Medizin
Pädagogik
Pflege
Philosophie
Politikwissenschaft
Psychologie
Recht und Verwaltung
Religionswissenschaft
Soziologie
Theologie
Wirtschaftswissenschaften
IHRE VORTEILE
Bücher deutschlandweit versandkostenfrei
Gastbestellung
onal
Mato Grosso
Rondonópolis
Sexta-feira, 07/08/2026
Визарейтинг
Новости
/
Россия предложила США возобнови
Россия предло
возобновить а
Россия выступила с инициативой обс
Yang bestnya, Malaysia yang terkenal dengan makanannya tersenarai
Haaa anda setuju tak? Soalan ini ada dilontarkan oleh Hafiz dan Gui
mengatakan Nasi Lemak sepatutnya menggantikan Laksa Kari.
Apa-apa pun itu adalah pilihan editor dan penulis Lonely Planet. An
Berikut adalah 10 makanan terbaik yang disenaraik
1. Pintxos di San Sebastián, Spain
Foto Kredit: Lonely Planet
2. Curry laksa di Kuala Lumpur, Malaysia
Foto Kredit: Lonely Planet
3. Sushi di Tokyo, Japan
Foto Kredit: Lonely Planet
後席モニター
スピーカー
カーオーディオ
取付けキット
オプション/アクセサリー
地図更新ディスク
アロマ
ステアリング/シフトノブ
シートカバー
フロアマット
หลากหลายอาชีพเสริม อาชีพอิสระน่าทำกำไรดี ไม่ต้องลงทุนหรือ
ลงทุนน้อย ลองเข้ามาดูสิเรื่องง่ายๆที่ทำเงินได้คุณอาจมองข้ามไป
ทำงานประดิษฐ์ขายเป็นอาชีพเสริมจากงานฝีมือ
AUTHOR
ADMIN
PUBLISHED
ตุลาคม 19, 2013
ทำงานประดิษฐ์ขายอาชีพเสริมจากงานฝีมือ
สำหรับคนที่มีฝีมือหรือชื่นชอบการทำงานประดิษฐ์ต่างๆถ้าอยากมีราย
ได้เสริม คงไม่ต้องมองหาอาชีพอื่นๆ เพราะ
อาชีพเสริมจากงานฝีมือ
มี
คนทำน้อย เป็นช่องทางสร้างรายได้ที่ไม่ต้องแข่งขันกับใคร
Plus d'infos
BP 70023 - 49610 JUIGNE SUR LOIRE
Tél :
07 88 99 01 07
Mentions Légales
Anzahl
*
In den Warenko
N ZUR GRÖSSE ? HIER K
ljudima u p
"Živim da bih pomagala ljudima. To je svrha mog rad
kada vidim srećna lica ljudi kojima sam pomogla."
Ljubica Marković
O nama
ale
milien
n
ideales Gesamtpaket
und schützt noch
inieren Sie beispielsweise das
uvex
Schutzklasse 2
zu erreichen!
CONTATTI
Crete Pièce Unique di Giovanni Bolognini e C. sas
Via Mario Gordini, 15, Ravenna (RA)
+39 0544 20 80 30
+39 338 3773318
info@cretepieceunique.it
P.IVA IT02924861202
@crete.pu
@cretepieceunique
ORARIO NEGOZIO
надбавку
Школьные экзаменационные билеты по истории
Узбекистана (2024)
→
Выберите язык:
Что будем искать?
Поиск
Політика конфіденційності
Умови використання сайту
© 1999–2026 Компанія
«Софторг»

» **Work to complete**: Throughout the data above, count the lines where the word "พเสร" occurs, and report that figure alone.

» **Solved exercise**: 4